I understood that, too. “She’s a lawyer, that’s who she is. She wanted recognition for being good, right?”

“Yes,” he said, and then in a defensive tone: “I only arranged the interview. She landed the job herself.”

It was Paige Linden he turned to. Paige had been a schoolmate of his wife, Maggie, who’d been quite a bit younger than Hartnett. He’d always admired Paige’s talents as a litigator and her support for other women in the workplace. Paige also knew firsthand the difficulties working in a male-dominated field, so he’d hoped she might look out for Evelyn.

After Evelyn began working at the firm, he’d planned a celebration that never happened. Evelyn was too busy. Her new bosses were demanding, so he gave her the space she’d asked for, even though he missed her.

Then, several weeks ago, she rushed into his office as though there’d been no time apart. By then, the fog of his infatuation had lifted, and he saw her as he’d never been able to: nearly twenty years his junior, so young it broke his heart. Beneath her makeup, her cheeks were blotchy from crying. He begged her to tell him what was wrong.

“What did she say?” He glanced up as if he’d forgotten I was there. He gave me a troubled look before he said, “What happened Sunday night? Do you know?”

“Investigators say she argued with her husband and left the restaurant alone. She hasn’t been seen since.”

“Yes, yes, that’s what the police say. What really happened?”

I sat back in my chair and watched him. “You don’t believe the police?”
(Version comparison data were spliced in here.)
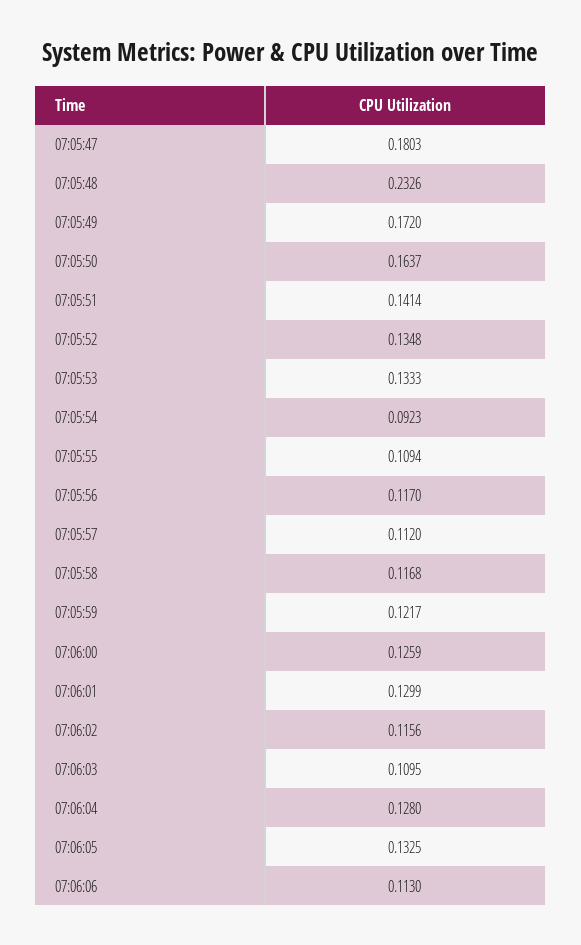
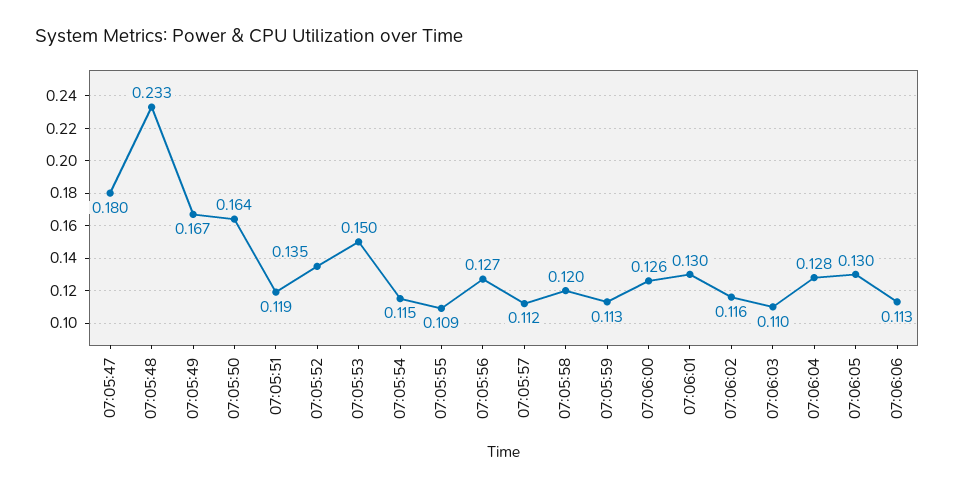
07:05:49: 0.172 -> 0.167
07:05:51: 0.1414 -> 0.119
07:05:53: 0.1333 -> 0.15
07:05:54: 0.0923 -> 0.115
07:05:56: 0.117 -> 0.127
07:05:58: 0.1168 -> 0.12
07:05:59: 0.1217 -> 0.113
07:06:05: 0.1325 -> 0.13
“Take the chief ’s press conference on the news yesterday,” he told me, lifting both eyebrows suggestively. “She described Evie as if she were some silly girl who’d wandered aimlessly into the dark. What a ridiculous caricature.”

“How so?”

“Evie’s small and delicately built, and she understands she’s in a city dangerous to women. She’s far too intelligent to have left the restaurant like that, alone.”

This line of reasoning always mystified me. How did people think we lived? Were we supposed to lock ourselves away the moment night fell? Refuse to leave a restaurant without a man to escort us? Besides, a decade of reporting news in the District had taught me a woman’s intelligence—or lack thereof—had nothing to do with becoming a victim, with influencing who was picked out as the lion locked on one antelope while the rest of the herd moved on.

His eyes shifted away from mine. “What about Evie’s phone?” he said. “Have you heard anything?” A range of expressions played across his face—anxiety? Worry? Guilt? “If she had her phone that night? Do you know?”

There it was again, that look—was it guilt? Suddenly everything he told me took on a darker tone. He had said his infatuation for Evelyn Carney was beyond reason. She cared for him, but not the way he wanted. He was in love with her. He couldn’t have her. He gave her space and was not happy about it.

Investigators had questioned him. Why don’t they believe me?

“Where were you the night Evelyn disappeared?” I said.

“Are you asking if—if—I did something to Evie?” he sputtered. He had thick wrists and hands that were fisted in anger. They were the kind of hands that could crush a small woman. Hell, they could probably crush me.

I kept an eye on his fists. “Could you answer the question, please?”

“On the night Evelyn disappeared, I was at a dinner party,” he said.

“The party was at a friend’s weekend house in Annapolis. I drank too much and stayed overnight. But aside from that, use a little logic, would you? I could never hurt Evelyn. It’s Peter Carney I wanted gone.”